Nessa altura trabalhava eu sob as ordens de Bernardo T., Charlie para os amigos, filho do proprietário do jornal, playboy cinquentão e herdeiro único de uma fortuna tão colossal que o seu rendimento salvaria as finanças de alguns países.
Avisado pela experiência anterior, cada vez que o ouvia referir-se ao seu «buraco» de Paris, eu imaginava qualquer coisa dez vezes maior que o verdadeiro buraco que em São Paulo me servia de domicílio. Mas mau grado a minha prudência e as cautelas que sabia ser necessário usar na interpretação das palavras dos muito ricos, no dia em que por razões que não interessa agora detalhar o fui procurar no «buraco», caí como plebeiamente se diz «de cu p’rò chão».
O «buraco» eram os dois últimos andares num prédio quase à esquina da Avenue de Wagram e da Étoile, encimados por um terraço tão sabiamente construído que, invisível da rua, oferecia uma soberba vista da cidade e do Arco do Triunfo.
Mais tarde, quando me coube o encargo de guardar a chave e uma vez por semana fazer o controlo da sua manutenção, é que de verdade pude apreciar as dimensões e luxo do «buraco». Nessa altura, porém, já pouco me fazia embasbacar e filosoficamente aceitava a realidade de que o mundo se dividia entre os que nada tinham, os que tinham alguma coisa e os que tinham muito.
A vida destes últimos, embora sujeita às contingências gerais das doenças, dos humores e dos acasos desastrosos, como que decorria num planeta diferente.
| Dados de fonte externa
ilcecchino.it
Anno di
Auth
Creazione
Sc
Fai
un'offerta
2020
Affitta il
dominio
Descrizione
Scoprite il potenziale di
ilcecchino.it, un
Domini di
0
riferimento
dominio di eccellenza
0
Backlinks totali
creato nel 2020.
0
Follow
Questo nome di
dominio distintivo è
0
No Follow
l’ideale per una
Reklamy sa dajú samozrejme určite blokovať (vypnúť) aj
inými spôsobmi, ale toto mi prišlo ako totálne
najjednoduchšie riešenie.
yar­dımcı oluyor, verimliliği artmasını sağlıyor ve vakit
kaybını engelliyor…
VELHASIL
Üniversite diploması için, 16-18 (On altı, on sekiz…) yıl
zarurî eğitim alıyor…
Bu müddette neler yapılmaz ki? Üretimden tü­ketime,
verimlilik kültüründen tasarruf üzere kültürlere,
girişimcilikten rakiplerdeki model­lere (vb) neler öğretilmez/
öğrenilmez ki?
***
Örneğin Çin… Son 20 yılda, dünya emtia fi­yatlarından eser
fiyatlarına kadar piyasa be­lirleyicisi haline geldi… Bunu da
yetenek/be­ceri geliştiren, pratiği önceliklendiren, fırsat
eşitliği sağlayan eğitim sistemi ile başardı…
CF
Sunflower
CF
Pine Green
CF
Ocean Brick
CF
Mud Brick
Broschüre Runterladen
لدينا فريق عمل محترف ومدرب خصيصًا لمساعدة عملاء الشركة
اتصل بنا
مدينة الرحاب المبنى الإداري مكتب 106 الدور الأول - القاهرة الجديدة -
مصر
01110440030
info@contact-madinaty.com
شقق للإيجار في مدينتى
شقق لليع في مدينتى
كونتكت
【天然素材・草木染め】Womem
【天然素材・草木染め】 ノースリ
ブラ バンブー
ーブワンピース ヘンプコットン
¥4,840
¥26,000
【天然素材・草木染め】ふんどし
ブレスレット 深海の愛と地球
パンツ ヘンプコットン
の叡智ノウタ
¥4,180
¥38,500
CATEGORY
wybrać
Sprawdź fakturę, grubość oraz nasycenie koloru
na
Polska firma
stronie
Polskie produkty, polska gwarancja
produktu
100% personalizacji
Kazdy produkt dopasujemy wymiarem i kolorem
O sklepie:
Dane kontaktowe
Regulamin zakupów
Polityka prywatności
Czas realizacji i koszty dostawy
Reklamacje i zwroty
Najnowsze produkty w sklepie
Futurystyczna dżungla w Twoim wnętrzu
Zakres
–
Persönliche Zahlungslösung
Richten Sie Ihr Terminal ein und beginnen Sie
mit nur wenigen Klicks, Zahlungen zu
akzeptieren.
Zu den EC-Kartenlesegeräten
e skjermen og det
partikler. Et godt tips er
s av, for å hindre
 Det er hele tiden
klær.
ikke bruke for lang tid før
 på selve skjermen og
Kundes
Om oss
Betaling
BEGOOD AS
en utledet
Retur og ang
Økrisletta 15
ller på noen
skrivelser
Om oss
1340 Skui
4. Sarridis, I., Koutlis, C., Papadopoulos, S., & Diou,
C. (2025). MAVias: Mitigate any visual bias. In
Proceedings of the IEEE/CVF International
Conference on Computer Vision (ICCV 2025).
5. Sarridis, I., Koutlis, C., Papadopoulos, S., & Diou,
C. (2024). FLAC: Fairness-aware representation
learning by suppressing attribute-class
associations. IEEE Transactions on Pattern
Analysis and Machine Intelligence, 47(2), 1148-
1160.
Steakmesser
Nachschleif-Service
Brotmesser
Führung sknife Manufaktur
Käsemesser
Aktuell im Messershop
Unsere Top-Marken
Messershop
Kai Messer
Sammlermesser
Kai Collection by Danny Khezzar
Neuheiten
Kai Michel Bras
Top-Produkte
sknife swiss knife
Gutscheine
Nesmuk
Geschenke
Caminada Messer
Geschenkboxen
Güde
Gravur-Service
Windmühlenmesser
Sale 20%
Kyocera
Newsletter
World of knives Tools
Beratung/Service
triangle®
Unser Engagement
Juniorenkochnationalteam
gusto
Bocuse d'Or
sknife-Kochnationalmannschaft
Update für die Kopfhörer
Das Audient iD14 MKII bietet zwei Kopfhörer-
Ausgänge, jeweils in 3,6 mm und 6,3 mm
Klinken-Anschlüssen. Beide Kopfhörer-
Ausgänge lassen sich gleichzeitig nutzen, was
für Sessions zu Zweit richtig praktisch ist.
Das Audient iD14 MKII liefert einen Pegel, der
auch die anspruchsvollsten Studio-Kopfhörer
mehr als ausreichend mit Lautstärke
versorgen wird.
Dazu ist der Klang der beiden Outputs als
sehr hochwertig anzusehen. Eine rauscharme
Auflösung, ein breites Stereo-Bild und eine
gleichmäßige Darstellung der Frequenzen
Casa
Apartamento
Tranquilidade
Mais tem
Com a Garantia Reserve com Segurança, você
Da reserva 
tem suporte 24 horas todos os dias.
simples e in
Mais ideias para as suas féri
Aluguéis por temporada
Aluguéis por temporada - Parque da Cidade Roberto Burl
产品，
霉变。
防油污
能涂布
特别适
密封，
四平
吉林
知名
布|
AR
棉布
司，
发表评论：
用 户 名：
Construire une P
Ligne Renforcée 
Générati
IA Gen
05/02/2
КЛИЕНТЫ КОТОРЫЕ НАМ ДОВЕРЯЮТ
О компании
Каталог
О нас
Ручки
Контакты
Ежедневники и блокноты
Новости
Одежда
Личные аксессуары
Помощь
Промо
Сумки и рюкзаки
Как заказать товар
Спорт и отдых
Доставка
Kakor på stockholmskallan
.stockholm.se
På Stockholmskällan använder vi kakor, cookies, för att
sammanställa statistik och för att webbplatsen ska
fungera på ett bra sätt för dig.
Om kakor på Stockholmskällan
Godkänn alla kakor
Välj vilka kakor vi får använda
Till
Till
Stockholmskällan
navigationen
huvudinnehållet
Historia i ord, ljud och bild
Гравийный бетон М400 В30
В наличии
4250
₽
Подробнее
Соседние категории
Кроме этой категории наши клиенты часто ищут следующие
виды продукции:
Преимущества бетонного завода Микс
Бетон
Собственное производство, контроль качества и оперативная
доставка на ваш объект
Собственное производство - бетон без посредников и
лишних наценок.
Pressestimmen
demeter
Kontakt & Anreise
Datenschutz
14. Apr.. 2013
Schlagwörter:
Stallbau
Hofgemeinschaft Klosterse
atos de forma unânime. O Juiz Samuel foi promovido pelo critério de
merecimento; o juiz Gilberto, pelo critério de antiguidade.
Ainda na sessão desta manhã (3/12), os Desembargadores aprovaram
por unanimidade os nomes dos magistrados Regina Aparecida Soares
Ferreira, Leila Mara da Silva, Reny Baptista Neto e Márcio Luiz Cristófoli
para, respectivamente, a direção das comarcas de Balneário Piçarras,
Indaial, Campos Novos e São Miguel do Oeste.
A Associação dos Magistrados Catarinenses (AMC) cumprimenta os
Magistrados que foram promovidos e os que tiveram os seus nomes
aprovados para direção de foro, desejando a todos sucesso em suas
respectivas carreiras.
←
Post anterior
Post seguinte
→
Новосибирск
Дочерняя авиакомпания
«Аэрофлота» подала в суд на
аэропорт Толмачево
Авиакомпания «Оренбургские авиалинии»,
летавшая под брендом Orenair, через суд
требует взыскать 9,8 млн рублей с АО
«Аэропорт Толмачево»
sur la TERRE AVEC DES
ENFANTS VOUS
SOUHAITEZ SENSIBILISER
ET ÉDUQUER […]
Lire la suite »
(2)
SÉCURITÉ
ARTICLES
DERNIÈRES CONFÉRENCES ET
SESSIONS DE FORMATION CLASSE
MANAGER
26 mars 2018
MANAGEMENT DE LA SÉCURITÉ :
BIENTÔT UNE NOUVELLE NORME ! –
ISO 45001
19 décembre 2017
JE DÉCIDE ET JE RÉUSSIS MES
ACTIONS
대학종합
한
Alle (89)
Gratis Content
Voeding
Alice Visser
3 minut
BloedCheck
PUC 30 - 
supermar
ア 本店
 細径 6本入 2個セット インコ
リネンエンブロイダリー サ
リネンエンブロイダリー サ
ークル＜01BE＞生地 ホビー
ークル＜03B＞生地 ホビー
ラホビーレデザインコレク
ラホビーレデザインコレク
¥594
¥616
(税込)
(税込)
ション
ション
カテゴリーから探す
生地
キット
E não me refiro ao conforto nem às facilidades que o dinheiro compra, mas a todo um comportamento e sistema de valores que só em aparência tinham alguma coisa de comum com os do mundo em que a minha vida decorria.
Entrar ou sair daquele e outros «buracos» equivalia a transmutações tão radicais que, muitas vezes, me perguntei se ler Alice no País das Maravilhas me seria útil para compreender a discrepância entre a minha existência e as que só pareciam verdadeiras no outro lado do espelho.